> [Task statement]: Could you format the material below as a numbered list, skipping the blank lines and leaving out the pictures?

--------------------------------------------------

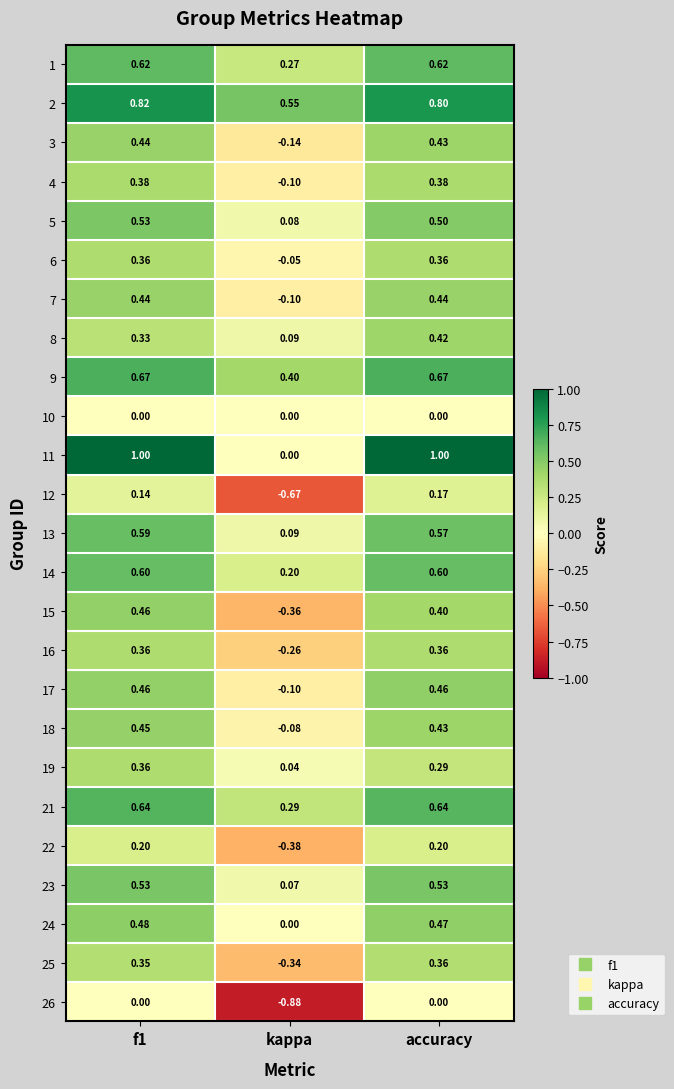

Where is 21 nearest to the value 0?

kappa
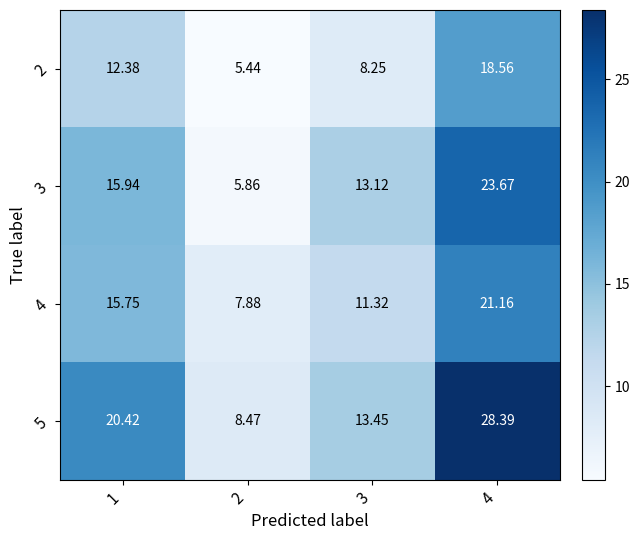

Which series has the largest total across all categories?

5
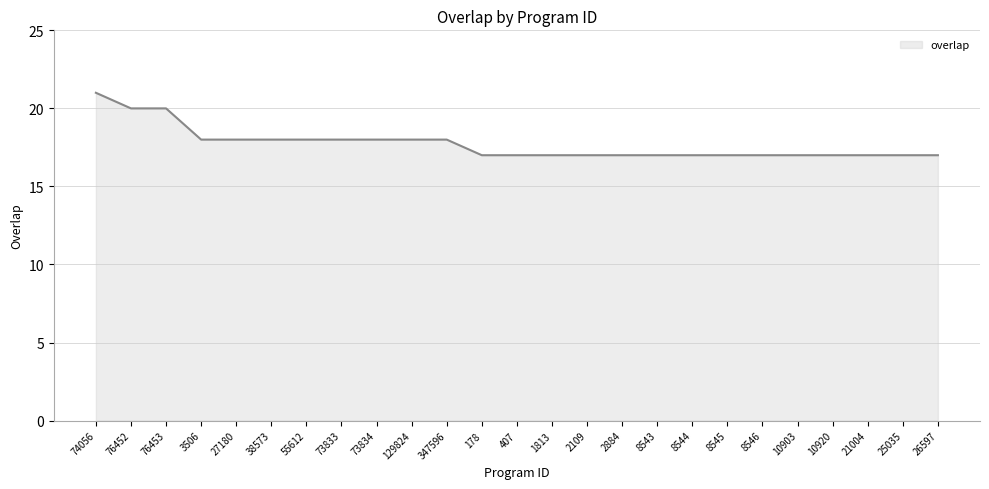

The value at 10903 is 17. True or false?

True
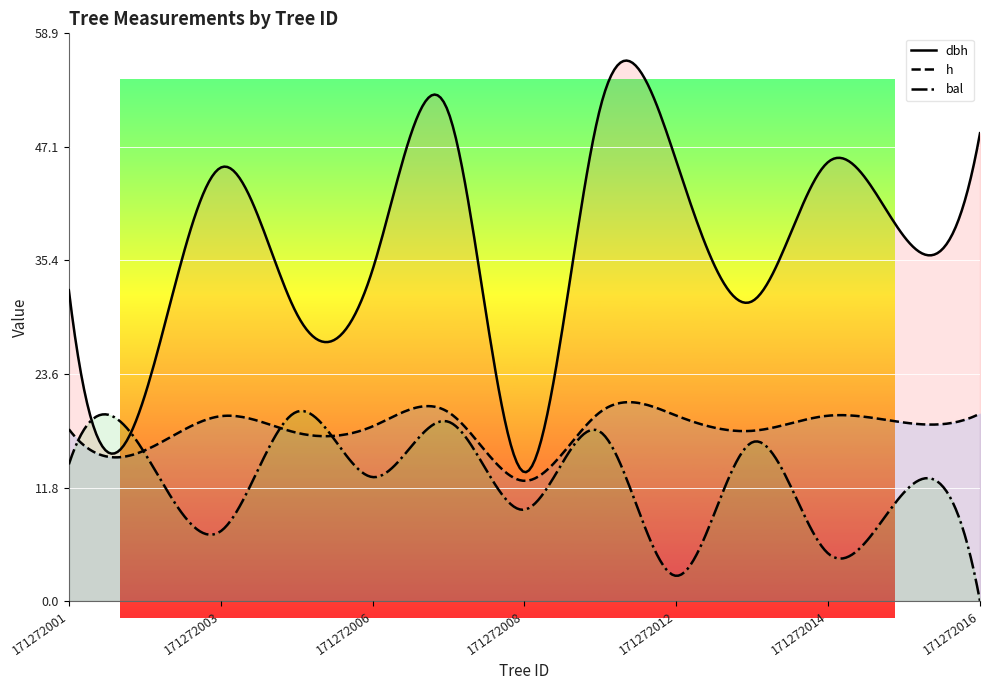

Where is the first local maximum for dbh?

171272003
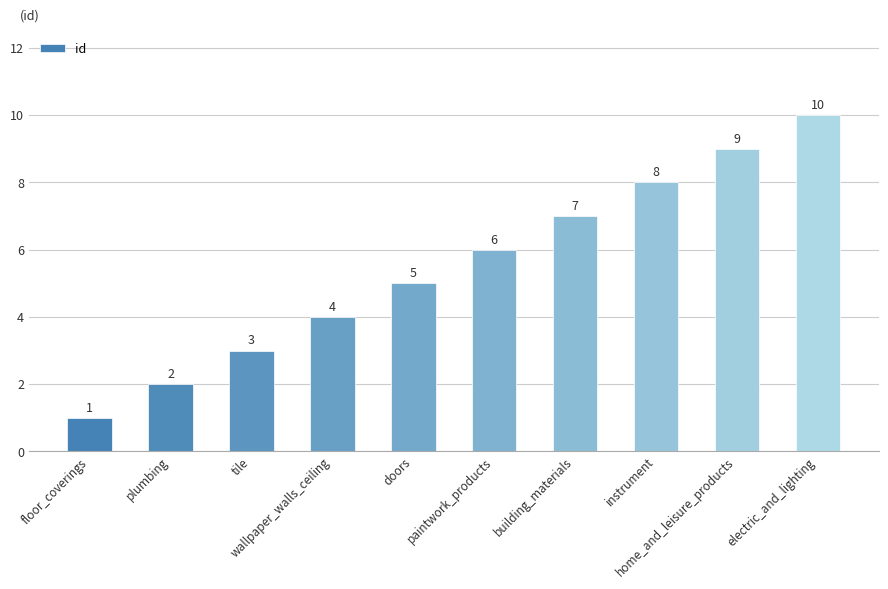

Between floor_coverings and doors, which is larger?

doors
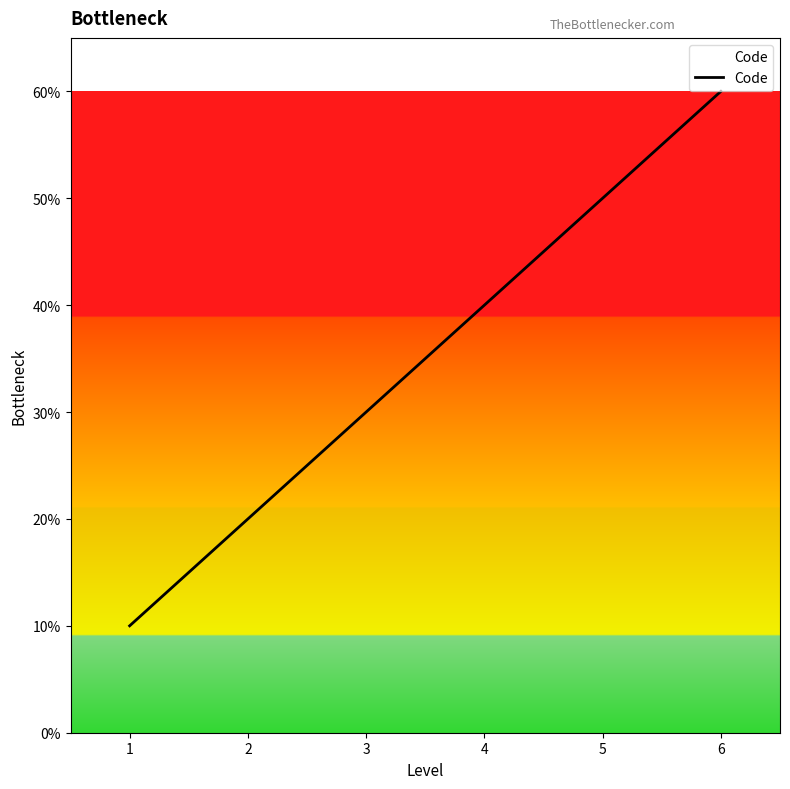

Is this an area chart (filled region under the line)?

Yes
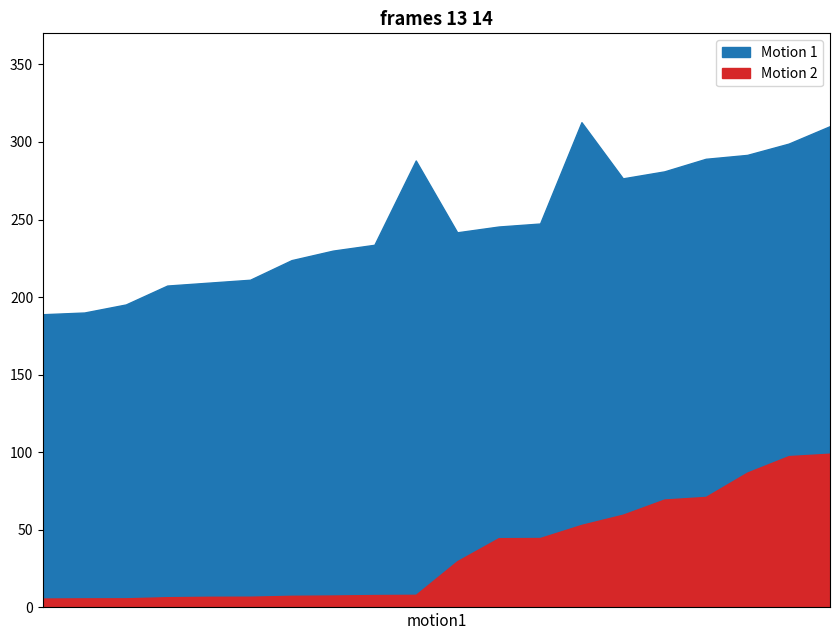

Which series has the largest range (max minus min)?

Motion 1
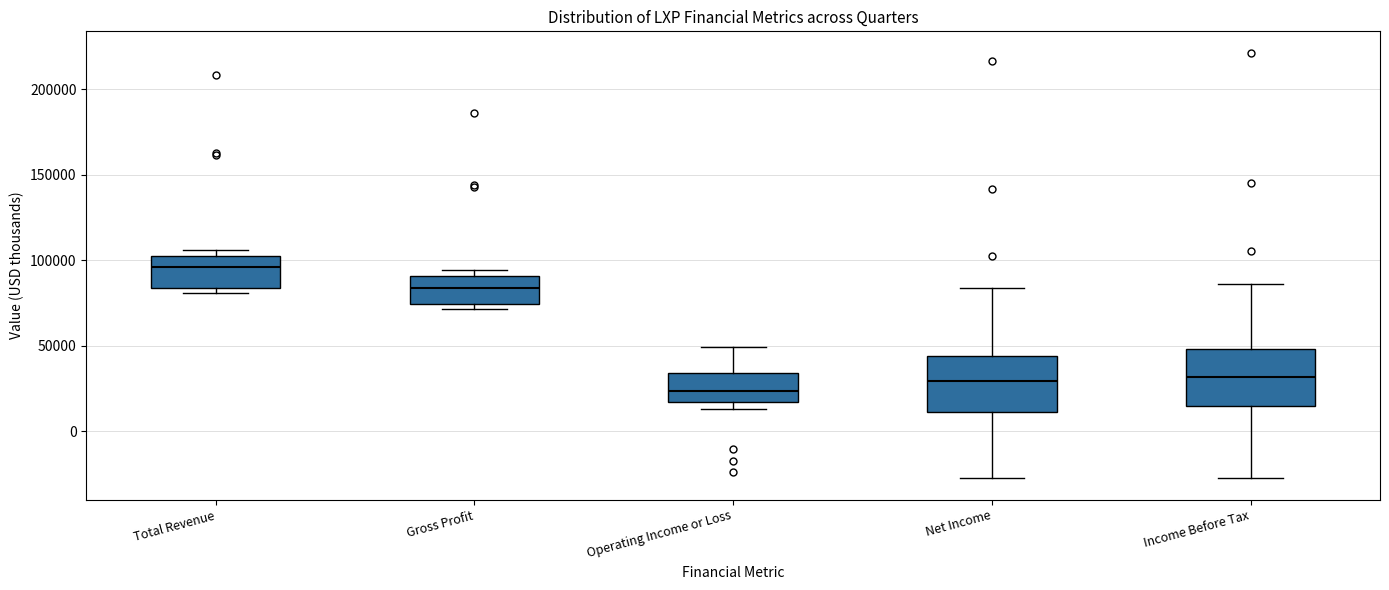

Reading left to right, transcribe this box plot: for each box, give where its median line is, the range the box spans, and where its two whiskers end, as read against the y-axis. The values are not printed on the chart, so give them approximately, as read against the axis.

Total Revenue: median 95000, box 85000 to 105000, whiskers 80000 to 105000 (just above the box's upper edge)
Gross Profit: median 85000, box 75000 to 90000, whiskers 70000 to 95000
Operating Income or Loss: median 25000, box 15000 to 35000, whiskers 15000 (just below the box's lower edge) to 50000
Net Income: median 30000, box 10000 to 45000, whiskers -25000 to 85000
Income Before Tax: median 30000, box 15000 to 50000, whiskers -25000 to 85000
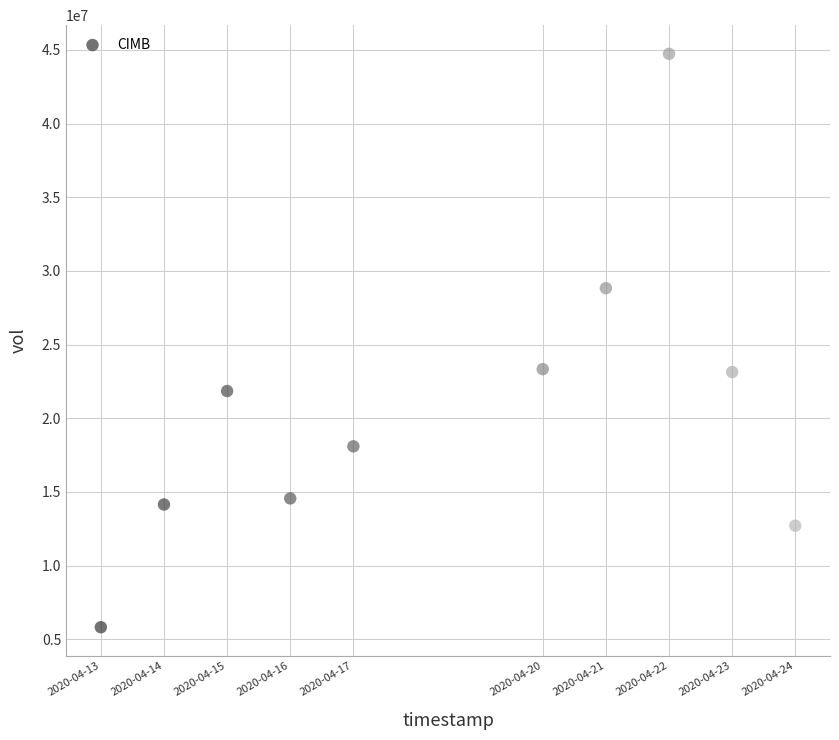

What is the range of Y values (max minus min)?

38922400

--------------------------------------------------

> [Reply]:
1. Where is 21 nearest to the value 0?
2. kappa
3. Which series has the largest total across all categories?
4. 5
5. The value at 10903 is 17. True or false?
6. True
7. Where is the first local maximum for dbh?
8. 171272003
9. Between floor_coverings and doors, which is larger?
10. doors
11. Is this an area chart (filled region under the line)?
12. Yes
13. Which series has the largest range (max minus min)?
14. Motion 1
15. Reading left to right, transcribe this box plot: for each box, give where its median line is, the range the box spans, and where its two whiskers end, as read against the y-axis. The values are not printed on the chart, so give them approximately, as read against the axis.
16. Total Revenue: median 95000, box 85000 to 105000, whiskers 80000 to 105000 (just above the box's upper edge)
17. Gross Profit: median 85000, box 75000 to 90000, whiskers 70000 to 95000
18. Operating Income or Loss: median 25000, box 15000 to 35000, whiskers 15000 (just below the box's lower edge) to 50000
19. Net Income: median 30000, box 10000 to 45000, whiskers -25000 to 85000
20. Income Before Tax: median 30000, box 15000 to 50000, whiskers -25000 to 85000
21. What is the range of Y values (max minus min)?
22. 38922400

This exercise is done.